* **Exercise description**
Copy each line below that has "Wise".

[Before-and-after change records]
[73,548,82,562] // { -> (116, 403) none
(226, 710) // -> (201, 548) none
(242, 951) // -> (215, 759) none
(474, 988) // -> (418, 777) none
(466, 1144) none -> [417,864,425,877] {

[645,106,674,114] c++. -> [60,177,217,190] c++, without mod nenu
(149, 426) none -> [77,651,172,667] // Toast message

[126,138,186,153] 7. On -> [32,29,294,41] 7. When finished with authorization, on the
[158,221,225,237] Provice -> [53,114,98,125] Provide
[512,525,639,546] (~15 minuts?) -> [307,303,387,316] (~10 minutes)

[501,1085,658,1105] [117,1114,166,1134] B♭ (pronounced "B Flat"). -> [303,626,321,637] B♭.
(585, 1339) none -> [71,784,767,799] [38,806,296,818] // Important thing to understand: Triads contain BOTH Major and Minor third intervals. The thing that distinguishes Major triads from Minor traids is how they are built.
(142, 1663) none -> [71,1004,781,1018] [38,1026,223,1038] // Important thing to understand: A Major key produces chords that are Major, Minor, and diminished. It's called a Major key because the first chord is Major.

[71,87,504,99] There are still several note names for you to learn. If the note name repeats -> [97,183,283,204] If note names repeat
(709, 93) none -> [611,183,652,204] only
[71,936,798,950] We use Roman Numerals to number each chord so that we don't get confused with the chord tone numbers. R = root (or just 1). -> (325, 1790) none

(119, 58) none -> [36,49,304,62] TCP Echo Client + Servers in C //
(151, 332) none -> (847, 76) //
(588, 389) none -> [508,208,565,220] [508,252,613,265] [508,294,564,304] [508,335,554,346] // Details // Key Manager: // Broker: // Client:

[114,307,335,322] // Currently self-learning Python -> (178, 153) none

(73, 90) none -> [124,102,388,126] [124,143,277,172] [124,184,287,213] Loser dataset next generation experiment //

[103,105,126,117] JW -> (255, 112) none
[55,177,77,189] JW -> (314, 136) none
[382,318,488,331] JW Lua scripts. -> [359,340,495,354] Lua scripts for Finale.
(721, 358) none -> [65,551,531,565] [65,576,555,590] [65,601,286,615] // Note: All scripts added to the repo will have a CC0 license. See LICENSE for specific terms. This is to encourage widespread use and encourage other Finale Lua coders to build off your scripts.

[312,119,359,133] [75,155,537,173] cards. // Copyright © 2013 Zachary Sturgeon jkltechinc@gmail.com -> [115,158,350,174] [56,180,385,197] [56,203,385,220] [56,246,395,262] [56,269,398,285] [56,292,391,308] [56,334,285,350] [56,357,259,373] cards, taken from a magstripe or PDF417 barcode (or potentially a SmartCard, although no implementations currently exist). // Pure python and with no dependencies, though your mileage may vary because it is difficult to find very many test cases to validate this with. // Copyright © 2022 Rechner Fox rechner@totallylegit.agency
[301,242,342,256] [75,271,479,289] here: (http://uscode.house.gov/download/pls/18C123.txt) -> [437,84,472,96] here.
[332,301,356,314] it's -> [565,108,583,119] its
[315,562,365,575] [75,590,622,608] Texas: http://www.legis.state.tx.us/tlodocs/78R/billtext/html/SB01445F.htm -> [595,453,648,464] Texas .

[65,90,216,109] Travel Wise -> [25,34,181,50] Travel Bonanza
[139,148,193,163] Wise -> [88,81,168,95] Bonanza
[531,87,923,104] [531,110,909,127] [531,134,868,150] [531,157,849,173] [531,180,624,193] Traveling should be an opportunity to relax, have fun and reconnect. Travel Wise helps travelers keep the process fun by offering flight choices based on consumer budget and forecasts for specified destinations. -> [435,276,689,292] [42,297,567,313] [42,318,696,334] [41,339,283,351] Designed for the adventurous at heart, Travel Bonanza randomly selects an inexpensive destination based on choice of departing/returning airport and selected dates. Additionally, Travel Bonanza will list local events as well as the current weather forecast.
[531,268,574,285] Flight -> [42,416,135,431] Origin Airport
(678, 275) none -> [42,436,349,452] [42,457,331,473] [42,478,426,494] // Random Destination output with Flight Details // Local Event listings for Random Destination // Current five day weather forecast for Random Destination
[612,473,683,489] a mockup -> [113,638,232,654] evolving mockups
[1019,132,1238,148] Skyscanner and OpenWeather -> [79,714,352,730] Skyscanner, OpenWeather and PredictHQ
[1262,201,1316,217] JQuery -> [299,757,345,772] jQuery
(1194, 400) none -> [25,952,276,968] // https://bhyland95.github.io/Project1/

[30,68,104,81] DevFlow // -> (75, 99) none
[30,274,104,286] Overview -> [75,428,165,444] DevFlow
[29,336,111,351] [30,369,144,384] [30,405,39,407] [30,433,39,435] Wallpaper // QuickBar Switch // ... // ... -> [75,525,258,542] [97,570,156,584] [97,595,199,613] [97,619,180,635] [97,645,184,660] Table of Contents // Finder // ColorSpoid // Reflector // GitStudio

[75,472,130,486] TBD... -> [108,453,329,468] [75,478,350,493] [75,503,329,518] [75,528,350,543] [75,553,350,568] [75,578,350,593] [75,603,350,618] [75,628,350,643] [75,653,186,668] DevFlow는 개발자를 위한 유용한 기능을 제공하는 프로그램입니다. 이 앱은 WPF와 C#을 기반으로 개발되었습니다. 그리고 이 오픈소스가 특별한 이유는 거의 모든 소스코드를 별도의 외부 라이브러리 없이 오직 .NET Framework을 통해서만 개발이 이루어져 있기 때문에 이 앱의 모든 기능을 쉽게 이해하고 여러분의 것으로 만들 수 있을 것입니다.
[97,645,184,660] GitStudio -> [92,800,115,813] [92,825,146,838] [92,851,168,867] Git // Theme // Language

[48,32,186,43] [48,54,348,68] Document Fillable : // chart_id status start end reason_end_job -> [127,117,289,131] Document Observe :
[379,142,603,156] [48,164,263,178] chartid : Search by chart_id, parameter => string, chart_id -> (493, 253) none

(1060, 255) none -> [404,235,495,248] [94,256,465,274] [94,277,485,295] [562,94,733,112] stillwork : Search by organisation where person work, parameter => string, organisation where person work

* **Result for this task**
[65,90,216,109] Travel Wise -> [25,34,181,50] Travel Bonanza
[139,148,193,163] Wise -> [88,81,168,95] Bonanza
[531,87,923,104] [531,110,909,127] [531,134,868,150] [531,157,849,173] [531,180,624,193] Traveling should be an opportunity to relax, have fun and reconnect. Travel Wise helps travelers keep the process fun by offering flight choices based on consumer budget and forecasts for specified destinations. -> [435,276,689,292] [42,297,567,313] [42,318,696,334] [41,339,283,351] Designed for the adventurous at heart, Travel Bonanza randomly selects an inexpensive destination based on choice of departing/returning airport and selected dates. Additionally, Travel Bonanza will list local events as well as the current weather forecast.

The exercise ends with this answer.